Parque Patricios: Un nuevo estallido en la torre evacuada reaviva el miedo y deja a vecinos al borde de la calle
A solo semanas del derrumbe, un estallido de vidrios dentro de un departamento desató el caos otra vez en el complejo de Parque Patricios. ¿Qué encontró la vecina al regresar y por qué las familias temen quedarse sin un lugar donde dormir a partir de hoy?
La tensión volvió a apoderarse del complejo de Parque Patricios. Una ventana que estalló hacia adentro de un departamento obligó a una nueva evacuación total de la torre más alta, la misma que ya había sido apuntalada tras el derrumbe del 3 de marzo. Con vecinos que aún no podían volver a sus casas, el incidente destapó más grietas en la ya frágil situación.
El hecho ocurrió este martes, cuando una residente del segundo piso de la torre A, sector 2, regresó a su hogar y se encontró con una escena desconcertante. La ventana de su balcón había reventado, con los vidrios esparcidos por el interior del departamento.
Este descubrimiento no fue un hecho aislado. Inmediatamente, se detectaron otros signos de alarma en los pisos inferiores: levantamientos y roturas de cerámicos en el primer y segundo piso.
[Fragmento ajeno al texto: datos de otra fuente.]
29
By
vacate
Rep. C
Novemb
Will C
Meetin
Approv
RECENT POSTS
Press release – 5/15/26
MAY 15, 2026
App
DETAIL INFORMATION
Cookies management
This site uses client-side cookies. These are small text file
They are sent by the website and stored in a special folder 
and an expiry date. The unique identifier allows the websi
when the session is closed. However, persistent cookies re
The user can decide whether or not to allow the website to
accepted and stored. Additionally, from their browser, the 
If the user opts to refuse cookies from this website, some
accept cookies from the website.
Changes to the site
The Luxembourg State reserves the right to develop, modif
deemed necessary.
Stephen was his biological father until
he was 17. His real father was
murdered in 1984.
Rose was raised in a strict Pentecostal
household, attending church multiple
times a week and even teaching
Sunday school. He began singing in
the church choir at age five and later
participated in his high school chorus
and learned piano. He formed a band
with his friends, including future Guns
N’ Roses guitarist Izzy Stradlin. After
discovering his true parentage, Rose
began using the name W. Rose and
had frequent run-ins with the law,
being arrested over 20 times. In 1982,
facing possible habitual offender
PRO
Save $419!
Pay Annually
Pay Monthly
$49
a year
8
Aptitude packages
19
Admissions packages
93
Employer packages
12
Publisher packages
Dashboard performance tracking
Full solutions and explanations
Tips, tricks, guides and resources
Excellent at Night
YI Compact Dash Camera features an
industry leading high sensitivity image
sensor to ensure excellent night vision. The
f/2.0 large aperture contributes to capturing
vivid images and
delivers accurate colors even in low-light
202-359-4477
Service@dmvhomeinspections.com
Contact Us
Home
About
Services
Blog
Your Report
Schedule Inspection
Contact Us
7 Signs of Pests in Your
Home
La suma de estos eventos reactivó todas las alarmas.
¿Qué pasó con la evacuación y los apuntalamientos?
La torre A, de 12 pisos, es la más alta del complejo y había sido objeto de un reforzamiento estructural con apuntalamientos después del colapso ocurrido hace más de tres semanas. Sin embargo, el nuevo incidente demostró que los problemas persisten.
Ante la evidencia del vidrio estallado y los daños en los pisos bajos, las autoridades no dudaron y ordenaron la evacuación preventiva de toda la torre. El operativo se desarrolló en un clima de profunda preocupación, reviviendo los traumas del episodio anterior.
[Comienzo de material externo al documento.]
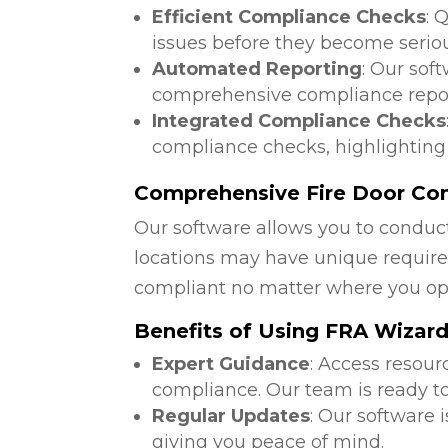
Efficient Compliance Checks
: 
issues before they become serio
Automated Reporting
: Our sof
comprehensive compliance repor
Integrated Compliance Checks
compliance checks, highlighting
Comprehensive Fire Door Comp
Our software allows you to conduct
locations may have unique require
compliant no matter where you op
Benefits of Using FRA Wizar
Expert Guidance
: Access resour
compliance. Our team is ready to
Regular Updates
: Our software 
giving you peace of mind.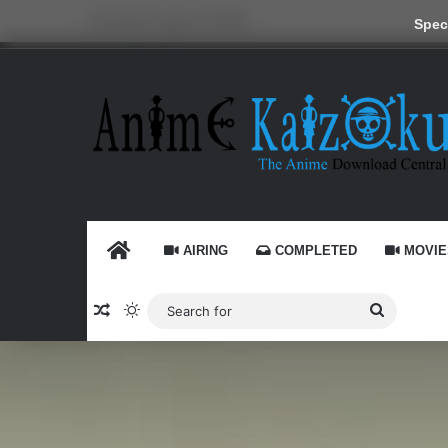
Thursday, August 6 2026
Speci
HOME
AIRING
COMPLETED
MOVIE
Random Article
Switch skin
Search
for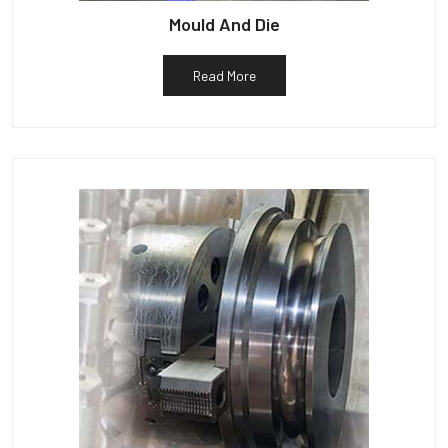
Mould And Die
Read More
La situación es especialmente crítica para las decenas de familias que, desde el derrumbe inicial, no han podido regresar a sus viviendas. Muchos se encontraban aún alojados en hoteles, algunos incluso estaban en proceso de retornar con sus pertenencias cuando se produjo este nuevo susto.
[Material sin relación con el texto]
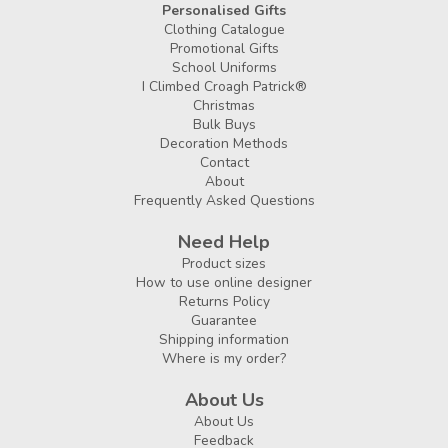
Personalised Gifts
Clothing Catalogue
Promotional Gifts
School Uniforms
I Climbed Croagh Patrick®
Christmas
Bulk Buys
Decoration Methods
Contact
About
Frequently Asked Questions
Need Help
Product sizes
How to use online designer
Returns Policy
Guarantee
Shipping information
Where is my order?
About Us
About Us
Feedback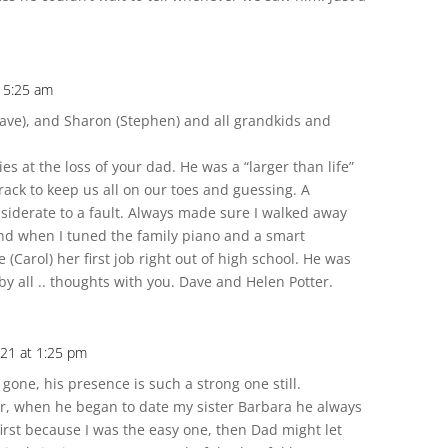
t 5:25 am
ave), and Sharon (Stephen) and all grandkids and
s at the loss of your dad. He was a “larger than life”
rack to keep us all on our toes and guessing. A
iderate to a fault. Always made sure I walked away
hand when I tuned the family piano and a smart
 (Carol) her first job right out of high school. He was
y all .. thoughts with you. Dave and Helen Potter.
021 at 1:25 pm
s gone, his presence is such a strong one still.
ur, when he began to date my sister Barbara he always
irst because I was the easy one, then Dad might let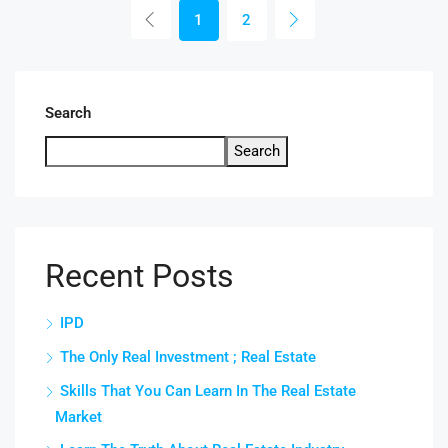
1
2
Search
Search
Recent Posts
IPD
The Only Real Investment ; Real Estate
Skills That You Can Learn In The Real Estate
Market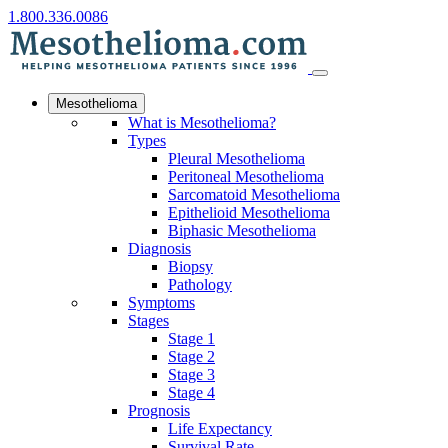
1.800.336.0086
Mesothelioma
What is Mesothelioma?
Types
Pleural Mesothelioma
Peritoneal Mesothelioma
Sarcomatoid Mesothelioma
Epithelioid Mesothelioma
Biphasic Mesothelioma
Diagnosis
Biopsy
Pathology
Symptoms
Stages
Stage 1
Stage 2
Stage 3
Stage 4
Prognosis
Life Expectancy
Survival Rate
Un panorama desolador para los residentes
La incertidumbre es la moneda corriente entre los vecinos. A las evidentes fallas estructurales se suman problemas cotidianos que hacen inhabitable el lugar: filtraciones de agua, baldosas sueltas y, en varios departamentos, la ausencia de servicios básicos esenciales.
Pero el reloj corre en su contra. Los residentes advierten con angustia que las reservas hoteleras que cubrían su alojamiento provisional vencen el 25 de marzo. Este miércoles, numerosas familias se enfrentan al fantasma de quedarse literalmente en la calle, sin una solución habitacional a la vista y con sus hogares originales clausurados o en estado de riesgo.
La Fiscalía, que había levantado la clausura del complejo, ahora deberá evaluar nuevamente los daños reportados este martes y definir si es seguro para alguien volver. Mientras tanto, en Parque Patricios, el miedo a un nuevo derrumbe y la desesperación por un techo conviven en cada esquina.